Trending Topik

Soal Salah Ketik UU Cipta Kerja, Yusril: Nasi Sudah Jadi Bubur, UU Itu Tetap Sah

Abadikini.com, JAKARTA – Pakar Hukum Tata Negara Yusril Ihza Mahendra menanggapi salah ketik UU Umnibus Law Cipta Kerja yang sudah diteken Presiden Joko Widodo (Jokowi). Yusril menilai kesalahan itu terjadi karena proses pembentukan UU Cipta Kerja yang tergesa-gesa sehingga mengabaikan asas kecermatan.

Walupun demikian, Yusril mengatakan naskah tersebut sah sebagai sebuah undang-undang yang berlaku dan mengikat semua pihak.

“Seperti kata pepatah, nasi telah menjadi bubur. UU yang banyak kesalahan ketiknya itu sudah ditandatangani Presiden dan sudah diundangkan dalam lembaran negara,” ujar Yusril dalam keterangan tertulisnya, Rabu, (4/11/2020).

Menurut Yusril, yang menjadi pertanyaan berikutnya ialah bagaimana cara memperbaiki salah ketik itu. Sejumlah pendapat yang mengemuka ialah Presiden perlu mengajukan UU Perubahan atas omnibus law Cipta Kerja atau peraturan pemerintah pengganti undang-undang.

Namun Yusril berpendapat, jika kesalahan itu hanya salah ketik tanpa membawa pengaruh kepada norma yang diatur dalam UU, Presiden dan pimpinan DPR bisa mengadakan rapat untuk memperbaiki salah ketik tersebut. Ia menyebut naskah yang diperbaiki itu nantinya diumumkan kembali dalam lembaran negara untuk dijadikan rujukan resmi

“Presiden tidak perlu menandatangani ulang naskah undang-undang yang sudah diperbaiki salah ketiknya itu,” kata mantan ketua tim hukum Jokowi-Ma’ruf Amin dalam sengketa hasil Pilpres 2019 di Mahkamah Konstitusi ini.

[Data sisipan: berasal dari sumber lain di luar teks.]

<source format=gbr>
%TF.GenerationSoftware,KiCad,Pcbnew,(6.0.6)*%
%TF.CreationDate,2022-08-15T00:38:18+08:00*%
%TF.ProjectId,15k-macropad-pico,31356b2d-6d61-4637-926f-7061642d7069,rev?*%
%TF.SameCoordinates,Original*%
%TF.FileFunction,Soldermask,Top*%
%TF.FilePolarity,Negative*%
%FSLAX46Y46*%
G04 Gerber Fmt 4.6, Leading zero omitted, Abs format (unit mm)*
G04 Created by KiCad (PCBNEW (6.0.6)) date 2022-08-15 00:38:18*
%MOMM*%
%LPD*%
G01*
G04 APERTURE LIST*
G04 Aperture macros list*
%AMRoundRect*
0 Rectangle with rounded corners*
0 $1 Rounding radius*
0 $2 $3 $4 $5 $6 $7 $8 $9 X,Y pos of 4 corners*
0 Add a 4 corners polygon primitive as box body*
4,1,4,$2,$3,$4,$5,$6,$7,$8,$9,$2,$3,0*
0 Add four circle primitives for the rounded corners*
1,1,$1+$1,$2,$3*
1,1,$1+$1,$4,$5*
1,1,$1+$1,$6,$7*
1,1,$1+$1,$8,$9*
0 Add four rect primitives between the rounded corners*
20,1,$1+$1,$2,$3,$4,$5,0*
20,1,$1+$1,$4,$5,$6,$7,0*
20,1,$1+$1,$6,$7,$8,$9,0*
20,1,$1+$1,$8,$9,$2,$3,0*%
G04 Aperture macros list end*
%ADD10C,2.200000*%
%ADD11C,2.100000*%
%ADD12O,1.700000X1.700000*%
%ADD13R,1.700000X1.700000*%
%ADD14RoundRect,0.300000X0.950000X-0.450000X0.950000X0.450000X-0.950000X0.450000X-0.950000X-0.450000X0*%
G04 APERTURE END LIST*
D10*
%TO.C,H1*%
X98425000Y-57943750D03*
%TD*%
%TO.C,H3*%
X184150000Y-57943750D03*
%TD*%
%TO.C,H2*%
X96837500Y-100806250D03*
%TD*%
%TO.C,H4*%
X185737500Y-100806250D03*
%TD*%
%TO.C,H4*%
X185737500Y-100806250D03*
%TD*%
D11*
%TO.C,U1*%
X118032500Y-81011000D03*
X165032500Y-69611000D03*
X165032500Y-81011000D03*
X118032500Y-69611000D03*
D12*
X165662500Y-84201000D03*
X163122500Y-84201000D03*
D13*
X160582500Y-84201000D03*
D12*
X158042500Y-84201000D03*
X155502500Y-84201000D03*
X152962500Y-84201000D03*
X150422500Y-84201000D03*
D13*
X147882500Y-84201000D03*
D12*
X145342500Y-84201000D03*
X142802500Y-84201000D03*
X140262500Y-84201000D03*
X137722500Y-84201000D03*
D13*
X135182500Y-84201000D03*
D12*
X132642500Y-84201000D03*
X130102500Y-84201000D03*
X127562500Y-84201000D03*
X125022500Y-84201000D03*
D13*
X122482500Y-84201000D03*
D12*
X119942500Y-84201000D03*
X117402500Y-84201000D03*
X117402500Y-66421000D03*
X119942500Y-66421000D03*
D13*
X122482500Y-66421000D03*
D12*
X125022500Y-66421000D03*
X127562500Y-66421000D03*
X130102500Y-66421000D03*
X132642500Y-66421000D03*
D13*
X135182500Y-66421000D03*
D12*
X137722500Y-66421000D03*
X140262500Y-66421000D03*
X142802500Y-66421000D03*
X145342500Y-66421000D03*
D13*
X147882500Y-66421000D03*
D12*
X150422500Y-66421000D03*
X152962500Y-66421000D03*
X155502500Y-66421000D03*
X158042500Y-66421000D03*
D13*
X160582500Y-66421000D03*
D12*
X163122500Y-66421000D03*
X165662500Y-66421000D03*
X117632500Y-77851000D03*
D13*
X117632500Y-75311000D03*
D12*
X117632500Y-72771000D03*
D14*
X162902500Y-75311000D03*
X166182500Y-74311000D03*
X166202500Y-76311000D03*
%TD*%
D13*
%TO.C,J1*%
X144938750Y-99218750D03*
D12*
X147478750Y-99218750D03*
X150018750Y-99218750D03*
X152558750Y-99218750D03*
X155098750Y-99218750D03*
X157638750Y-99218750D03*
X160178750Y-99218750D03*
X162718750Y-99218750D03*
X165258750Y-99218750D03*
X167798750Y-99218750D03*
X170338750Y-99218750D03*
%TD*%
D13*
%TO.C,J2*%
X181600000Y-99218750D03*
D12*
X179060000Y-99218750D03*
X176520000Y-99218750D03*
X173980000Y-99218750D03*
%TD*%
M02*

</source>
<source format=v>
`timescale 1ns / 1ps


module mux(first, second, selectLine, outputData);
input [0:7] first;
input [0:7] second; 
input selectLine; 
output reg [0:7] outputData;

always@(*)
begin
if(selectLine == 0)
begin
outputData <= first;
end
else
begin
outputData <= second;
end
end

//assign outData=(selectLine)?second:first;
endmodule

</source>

Bekas Menteri Hukum dan HAM dan Menteri Sekretaris Negara ini mengatakan, salah ketik dalam naskah yang telah disetujui Presiden dan DPR serta dikirim ke Sekretariat Negara beberapa kali terjadi. Mensesneg, kata dia, biasanya segera melakukan pembicaraan informal untuk melakukan perbaikan teknis.

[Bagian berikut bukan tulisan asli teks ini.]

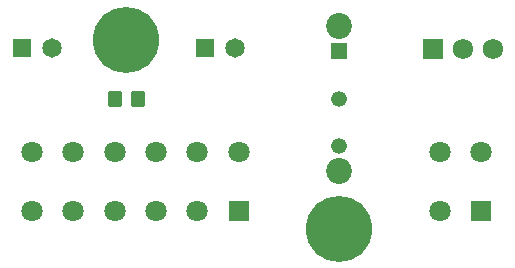
<source format=gbr>
%TF.GenerationSoftware,KiCad,Pcbnew,8.0.7*%
%TF.CreationDate,2024-12-13T10:46:06-05:00*%
%TF.ProjectId,SwerveHubWago,53776572-7665-4487-9562-5761676f2e6b,rev?*%
%TF.SameCoordinates,Original*%
%TF.FileFunction,Soldermask,Top*%
%TF.FilePolarity,Negative*%
%FSLAX46Y46*%
G04 Gerber Fmt 4.6, Leading zero omitted, Abs format (unit mm)*
G04 Created by KiCad (PCBNEW 8.0.7) date 2024-12-13 10:46:06*
%MOMM*%
%LPD*%
G01*
G04 APERTURE LIST*
G04 Aperture macros list*
%AMRoundRect*
0 Rectangle with rounded corners*
0 $1 Rounding radius*
0 $2 $3 $4 $5 $6 $7 $8 $9 X,Y pos of 4 corners*
0 Add a 4 corners polygon primitive as box body*
4,1,4,$2,$3,$4,$5,$6,$7,$8,$9,$2,$3,0*
0 Add four circle primitives for the rounded corners*
1,1,$1+$1,$2,$3*
1,1,$1+$1,$4,$5*
1,1,$1+$1,$6,$7*
1,1,$1+$1,$8,$9*
0 Add four rect primitives between the rounded corners*
20,1,$1+$1,$2,$3,$4,$5,0*
20,1,$1+$1,$4,$5,$6,$7,0*
20,1,$1+$1,$6,$7,$8,$9,0*
20,1,$1+$1,$8,$9,$2,$3,0*%
G04 Aperture macros list end*
%ADD10C,5.600000*%
%ADD11R,1.337000X1.337000*%
%ADD12C,1.337000*%
%ADD13C,2.190000*%
%ADD14RoundRect,0.250000X0.350000X0.450000X-0.350000X0.450000X-0.350000X-0.450000X0.350000X-0.450000X0*%
%ADD15R,1.650000X1.650000*%
%ADD16C,1.650000*%
%ADD17R,1.800000X1.800000*%
%ADD18C,1.800000*%
%ADD19R,1.725000X1.725000*%
%ADD20C,1.725000*%
G04 APERTURE END LIST*
D10*
%TO.C,M3*%
X156000000Y-59500000D03*
%TD*%
D11*
%TO.C,S1*%
X156000000Y-44500000D03*
D12*
X156000000Y-48500000D03*
X156000000Y-52500000D03*
D13*
X156000000Y-42350000D03*
X156000000Y-54650000D03*
%TD*%
D14*
%TO.C,R120*%
X139000000Y-48500000D03*
X137000000Y-48500000D03*
%TD*%
D10*
%TO.C,M3*%
X138000000Y-43500000D03*
%TD*%
D15*
%TO.C,J4*%
X144665000Y-44195000D03*
D16*
X147205000Y-44195000D03*
%TD*%
D15*
%TO.C,J3*%
X129165000Y-44195000D03*
D16*
X131705000Y-44195000D03*
%TD*%
D17*
%TO.C,J5*%
X147500000Y-58000000D03*
D18*
X147500000Y-53000000D03*
X144000000Y-58000000D03*
X144000000Y-53000000D03*
X140500000Y-58000000D03*
X140500000Y-53000000D03*
X137000000Y-58000000D03*
X137000000Y-53000000D03*
X133500000Y-58000000D03*
X133500000Y-53000000D03*
X130000000Y-58000000D03*
X130000000Y-53000000D03*
%TD*%
D19*
%TO.C,J1*%
X163960000Y-44260000D03*
D20*
X166500000Y-44260000D03*
X169040000Y-44260000D03*
%TD*%
D17*
%TO.C,J2*%
X168040000Y-58000000D03*
D18*
X168040000Y-53000000D03*
X164540000Y-58000000D03*
X164540000Y-53000000D03*
%TD*%
M02*

</source>
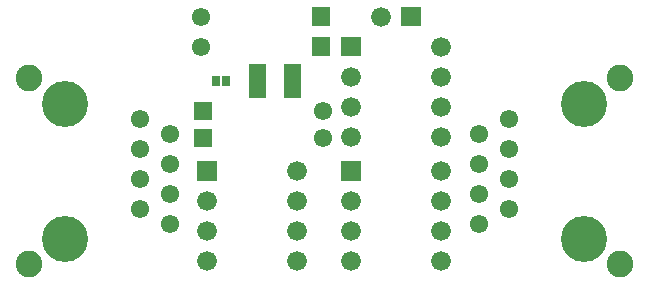
<source format=gbr>
G04 start of page 6 for group -4063 idx -4063 *
G04 Title: (unknown), componentmask *
G04 Creator: pcb 20140316 *
G04 CreationDate: Tue 15 Mar 2016 09:45:11 PM GMT UTC *
G04 For: commonadmin *
G04 Format: Gerber/RS-274X *
G04 PCB-Dimensions (mil): 2380.00 955.00 *
G04 PCB-Coordinate-Origin: lower left *
%MOIN*%
%FSLAX25Y25*%
%LNTOPMASK*%
%ADD53R,0.0257X0.0257*%
%ADD52R,0.0572X0.0572*%
%ADD51C,0.0887*%
%ADD50C,0.1536*%
%ADD49C,0.0611*%
%ADD48C,0.0660*%
%ADD47C,0.0610*%
%ADD46C,0.0001*%
G54D46*G36*
X124192Y83265D02*Y76665D01*
X130792D01*
Y83265D01*
X124192D01*
G37*
G36*
X114442Y83015D02*Y76915D01*
X120542D01*
Y83015D01*
X114442D01*
G37*
G54D47*X117992Y58465D03*
G54D48*X109492Y8465D03*
Y18465D03*
Y28465D03*
Y38465D03*
G54D46*G36*
X124192Y41765D02*Y35165D01*
X130792D01*
Y41765D01*
X124192D01*
G37*
G54D48*X127492Y28465D03*
Y18465D03*
Y8465D03*
X157492D03*
Y18465D03*
Y28465D03*
X127492Y69965D03*
Y59965D03*
Y49965D03*
G54D47*X117992Y49465D03*
G54D46*G36*
X74942Y52515D02*Y46415D01*
X81042D01*
Y52515D01*
X74942D01*
G37*
G36*
X76192Y41765D02*Y35165D01*
X82792D01*
Y41765D01*
X76192D01*
G37*
G54D48*X79492Y28465D03*
G54D49*X66992Y50965D03*
Y40965D03*
Y30965D03*
G54D48*X79492Y18465D03*
Y8465D03*
G54D47*X77492Y79965D03*
Y89965D03*
G54D46*G36*
X74942Y61515D02*Y55415D01*
X81042D01*
Y61515D01*
X74942D01*
G37*
G54D49*X66992Y20965D03*
X56992Y55965D03*
Y45965D03*
Y35965D03*
Y25965D03*
G54D50*X31992Y60965D03*
Y15965D03*
G54D51*X19984Y69508D03*
Y7500D03*
G54D46*G36*
X144192Y93265D02*Y86665D01*
X150792D01*
Y93265D01*
X144192D01*
G37*
G54D48*X137492Y89965D03*
G54D46*G36*
X114442Y93015D02*Y86915D01*
X120542D01*
Y93015D01*
X114442D01*
G37*
G54D48*X157492Y59965D03*
Y69965D03*
Y79965D03*
Y38465D03*
Y49965D03*
G54D49*X169992Y30965D03*
Y20965D03*
G54D50*X204992Y15965D03*
G54D51*X217000Y7500D03*
G54D49*X169992Y50965D03*
Y40965D03*
X179992Y55965D03*
Y45965D03*
Y35965D03*
Y25965D03*
G54D50*X204992Y60965D03*
G54D51*X217000Y69508D03*
G54D52*X96182Y71220D02*Y65710D01*
X107992Y71220D02*Y65710D01*
G54D53*X82500Y68893D02*Y68107D01*
X85648Y68893D02*Y68107D01*
M02*

</source>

Yusril mengatakan Mensesneg biasanya mengetahui adanya kesalahan karena membaca naskah secara teliti sebelum diajukan ke Presiden untuk ditandatangani. Dia mengakui temuan kesalahan setelah diteken Presiden dan diundangkan baru kali ini terjadi.

“Kesalahan ketik kali ini memang beda. Kesalahan itu baru diketahui setelah Presiden menandatanganinya dan naskahnya telah diundangkan dalam lembaran negara,” ujar Ketua Umum Partai Bulan Bintang (PBB) ini.

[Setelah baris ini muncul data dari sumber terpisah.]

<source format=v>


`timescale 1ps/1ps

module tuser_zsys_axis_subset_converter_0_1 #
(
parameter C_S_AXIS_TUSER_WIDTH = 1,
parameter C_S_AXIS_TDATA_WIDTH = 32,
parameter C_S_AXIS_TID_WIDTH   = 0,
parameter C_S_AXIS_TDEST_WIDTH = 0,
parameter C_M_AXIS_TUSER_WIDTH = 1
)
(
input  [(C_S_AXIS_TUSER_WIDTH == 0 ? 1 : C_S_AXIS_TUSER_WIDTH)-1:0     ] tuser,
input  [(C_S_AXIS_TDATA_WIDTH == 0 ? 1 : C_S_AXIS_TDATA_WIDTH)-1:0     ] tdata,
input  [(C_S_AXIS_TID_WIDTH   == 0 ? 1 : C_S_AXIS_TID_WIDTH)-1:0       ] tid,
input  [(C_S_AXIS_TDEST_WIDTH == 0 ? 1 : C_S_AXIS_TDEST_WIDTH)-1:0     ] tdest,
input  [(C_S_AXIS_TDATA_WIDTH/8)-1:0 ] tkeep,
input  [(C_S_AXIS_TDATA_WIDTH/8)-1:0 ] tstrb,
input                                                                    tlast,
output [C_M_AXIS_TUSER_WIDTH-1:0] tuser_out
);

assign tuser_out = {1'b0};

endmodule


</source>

Setidaknya ada dua kesalahan ketik dalam UU Nomor 11 Tahun 2020 tentang Cipta Kerja. Kesalahan pertama ada pada Pasal 6 yang merujuk Pasal 5 ayat (1), padahal Pasal 5 tak memuat satu pun ayat. Seharusnya Pasal 6 merujuk pada Pasal 4 ayat (1).

Kemudian ada salah ketik dalam Pasal 175 angka 6 yang mengubah Pasal 53 UU Nomor 30 Tahun 2014 tentang Administrasi Pemerintahan. Pasal 53 ini berisi 5 ayat yang mengatur syarat sah keputusan pemerintah. Ayat (5) salah merujuk ayat (3) ketika seharusnya merujuk ayat (4).

Sementara, sebelumnya, Menteri Sekretaris Negara Pratikno mengakui adanya kekeliruan dalam UU Nomor 11 Tahun 2020. Namun ia mengklaim kekeliruan itu tak mempengaruhi apa pun.

“Kekeliruan tersebut bersifat teknis administratif sehingga tidak berpengaruh terhadap implementasi UU Cipta Kerja,” ujar Pratikno Selasa (3/11/2020).